Wartime Dishes That Still Exists To This Day

It had been more than seven decades from the time the World War Two has ended. We have learned so much about the impacts of war in both freedom, equality, and respect of human rights. From abuses of the military towards women from The Japanese Imperial Army’s “Comfort Women”: Political Implications and the Gender of Memory to nonsensical killing of civilians that brought trauma to many countries of the world.

The idea of world war gives light to an appealing contradiction. It comes from brutal turmoil among Two nations fighting towards another, yet frequently the result of their close interactions (though brutal) are lasting customs that has taken shape through the era of war. Within a climate where standard nourishment is the highest relevance, it is sensible that one of the most apparent instances of this social sharing is food.

This is the main reason why you may find a Korean stew combined with meat products such as Spam or Taco flavoring spread over steaming rice within the Pacific Countries. However, not all of wartime meals are mixed types: a number of meals come up as being a reaction to rationing, or perhaps an abrupt lack of ability to obtain specific ingredients.
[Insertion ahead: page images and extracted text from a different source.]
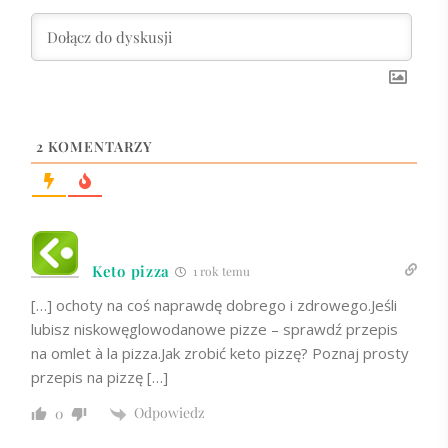
2
KOMENTARZY
Keto pizza
1 rok temu
[…] ochoty na coś naprawdę dobrego i zdrowego.Jeśli
lubisz niskowęglowodanowe pizze – sprawdź przepis
na omlet à la pizza.Jak zrobić keto pizzę? Poznaj prosty
przepis na pizzę […]
Odpowiedz
0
Although these types of relics tend to be alerts of a thrashing past, they continue to be strongly inlayed in modern food practices. Regardless these dishes can still level to the taste of real oriental dishes.

Here are two dishes that lived on in Korea even after the war has ended

Budae Jjigae

This dish had been created in American military bases during the Korean War. The dish is a coarse stew with bits of pre-cooked meats like spam, ham, and hotdogs. The stew had been cooked with that spicy pinch of kimchi and gochujang. This usually contains instant noodles and vegetables like mushrooms, scallions, garlic and small slices of cheese.

The name of the dish, budae jjigae is a Korean term that means army stew which takes its roots from the period of war when food was very few. Military men came up with the dish by putting together all leftovers from the U.S. Army facilities like cheese, hotdogs, spam, and with whatever foods that were already there. The dish became popular and remains to be among the dishes that many peoples seeks to find in Korean restaurants.


This dish had been out together in Korea at the time of the Japanese occupation. It is steamed rice seasoned with salt and sesame oil. The rice is prepared with various fillets like fish, meat, eggs or vegetables. And then rolled in thin sheets of seaweeds. Gimbap is also called seaweed rice.